The equation of the plane passing through three non - collinear points with positions vectors a,b,c, is

To find the equation of the plane passing through three non-collinear points with position vectors **a**, **b**, and **c**, we can follow these steps: ### Step 1: Define the Position Vector of a Point on the Plane Let **R** be the position vector of any point on the plane. The vectors **a**, **b**, and **c** represent three points in space. ### Step 2: Formulate the Vector Equation The vector equation of the plane can be expressed using the position vectors of the points.
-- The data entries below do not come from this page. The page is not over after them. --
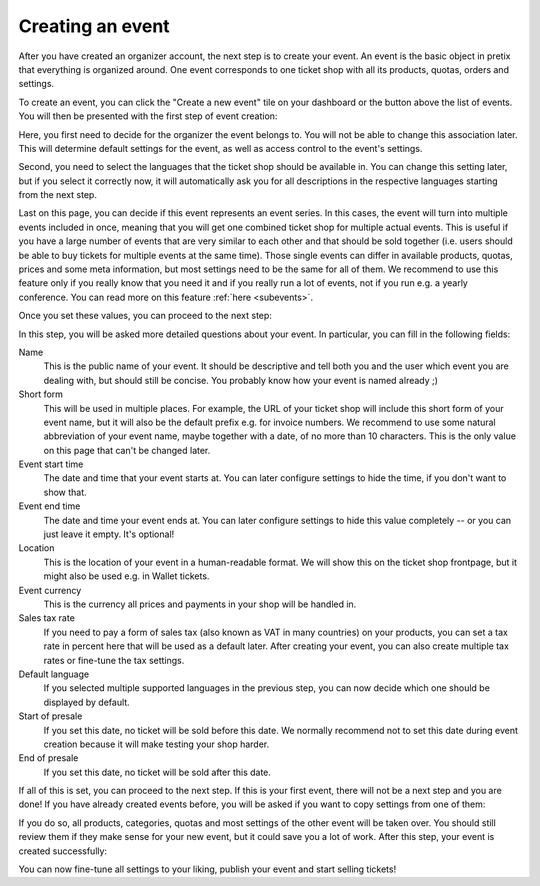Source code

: .. _event_create:

Creating an event
=================

After you have created an organizer account, the next step is to create your event. An event is the basic object in
pretix that everything is organized around. One event corresponds to one ticket shop with all its products, quotas,
orders and settings.

To create an event, you can click the "Create a new event" tile on your dashboard or the button above the list of
events. You will then be presented with the first step of event creation:

.. thumbnail:: ../../screens/event/create_step1.png
   :align: center
   :class: screenshot

Here, you first need to decide for the organizer the event belongs to. You will not be able to change this
association later. This will determine default settings for the event, as well as access control to the event's
settings.

Second, you need to select the languages that the ticket shop should be available in. You can change this setting
later, but if you select it correctly now, it will automatically ask you for all descriptions in the respective
languages starting from the next step.

Last on this page, you can decide if this event represents an event series. In this cases, the event will turn into
multiple events included in once, meaning that you will get one combined ticket shop for multiple actual events. This
is useful if you have a large number of events that are very similar to each other and that should be sold together
(i.e. users should be able to buy tickets for multiple events at the same time). Those single events can differ in
available products, quotas, prices and some meta information, but most settings need to be the same for all of them.
We recommend to use this feature only if you really know that you need it and if you really run a lot of events, not if
you run e.g. a yearly conference. You can read more on this feature :ref:`here <subevents>`.

Once you set these values, you can proceed to the next step:

.. thumbnail:: ../../screens/event/create_step2.png
   :align: center
   :class: screenshot

In this step, you will be asked more detailed questions about your event. In particular, you can fill in the
following fields:

Name
   This is the public name of your event. It should be descriptive and tell both you and the user which event you are
   dealing with, but should still be concise. You probably know how your event is named already ;)

Short form
   This will be used in multiple places. For example, the URL of your ticket shop will include this short form of
   your event name, but it will also be the default prefix e.g. for invoice numbers. We recommend to use some natural
   abbreviation of your event name, maybe together with a date, of no more than 10 characters. This is the only value
   on this page that can't be changed later.

Event start time
   The date and time that your event starts at. You can later configure settings to hide the time, if you don't want
   to show that.

Event end time
   The date and time your event ends at. You can later configure settings to hide this value completely -- or you can
   just leave it empty. It's optional!

Location
   This is the location of your event in a human-readable format. We will show this on the ticket shop frontpage, but
   it might also be used e.g. in Wallet tickets.

Event currency
   This is the currency all prices and payments in your shop will be handled in.

Sales tax rate
   If you need to pay a form of sales tax (also known as VAT in many countries) on your products, you can set a tax rate
   in percent here that will be used as a default later. After creating your event, you can also create multiple tax
   rates or fine-tune the tax settings.

Default language
   If you selected multiple supported languages in the previous step, you can now decide which one should be
   displayed by default.

Start of presale
   If you set this date, no ticket will be sold before this date. We normally recommend not to set this date during
   event creation because it will make testing your shop harder.

End of presale
   If you set this date, no ticket will be sold after this date.

If all of this is set, you can proceed to the next step. If this is your first event, there will not be a next step
and you are done! If you have already created events before, you will be asked if you want to copy settings from one
of them:

.. thumbnail:: ../../screens/event/create_step3.png
   :align: center
   :class: screenshot

If you do so, all products, categories, quotas and most settings of the other event will be taken over. You should
still review them if they make sense for your new event, but it could save you a lot of work. After this step, your
event is created successfully:

.. thumbnail:: ../../screens/event/create_step4.png
   :align: center
   :class: screenshot

You can now fine-tune all settings to your liking, publish your event and start selling tickets!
We can express the vector **R** in terms of the vectors **a**, **b**, and **c**: \[ \text{R} - \text{a} = \lambda (\text{b} - \text{a}) + \mu (\text{c} - \text{a}) \] where \(\lambda\) and \(\mu\) are scalars. ### Step 3: Rearranging the Equation Rearranging the equation gives: \[ \text{R} = \text{a} + \lambda (\text{b} - \text{a}) + \mu (\text{c} - \text{a}) \] ### Step 4: Use the Cross Product to Find the Normal Vector The normal vector to the plane can be found using the cross product of two vectors lying in the plane: \[ \text{n} = (\text{b} - \text{a}) \times (\text{c} - \text{a}) \] ### Step 5: Write the Equation of the Plane The general equation of a plane can be written as: \[ \text{n} \cdot (\text{R} - \text{a}) = 0 \] Substituting the normal vector: \[ ((\text{b} - \text{a}) \times (\text{c} - \text{a})) \cdot (\text{R} - \text{a}) = 0 \] ### Step 6: Expand the Equation Expanding this gives: \[ (\text{b} - \text{a}) \times (\text{c} - \text{a}) \cdot \text{R} - (\text{b} - \text{a}) \times (\text{c} - \text{a}) \cdot \text{a} = 0 \] ### Step 7: Final Form The final equation of the plane can be expressed as: \[ \text{R} \cdot ((\text{b} - \text{a}) \times (\text{c} - \text{a})) = \text{a} \cdot ((\text{b} - \text{a}) \times (\text{c} - \text{a})) \] ### Summary Thus, the equation of the plane passing through the points with position vectors **a**, **b**, and **c** is: \[ \text{R} \cdot ((\text{b} - \text{a}) \times (\text{c} - \text{a})) = \text{a} \cdot ((\text{b} - \text{a}) \times (\text{c} - \text{a})) \]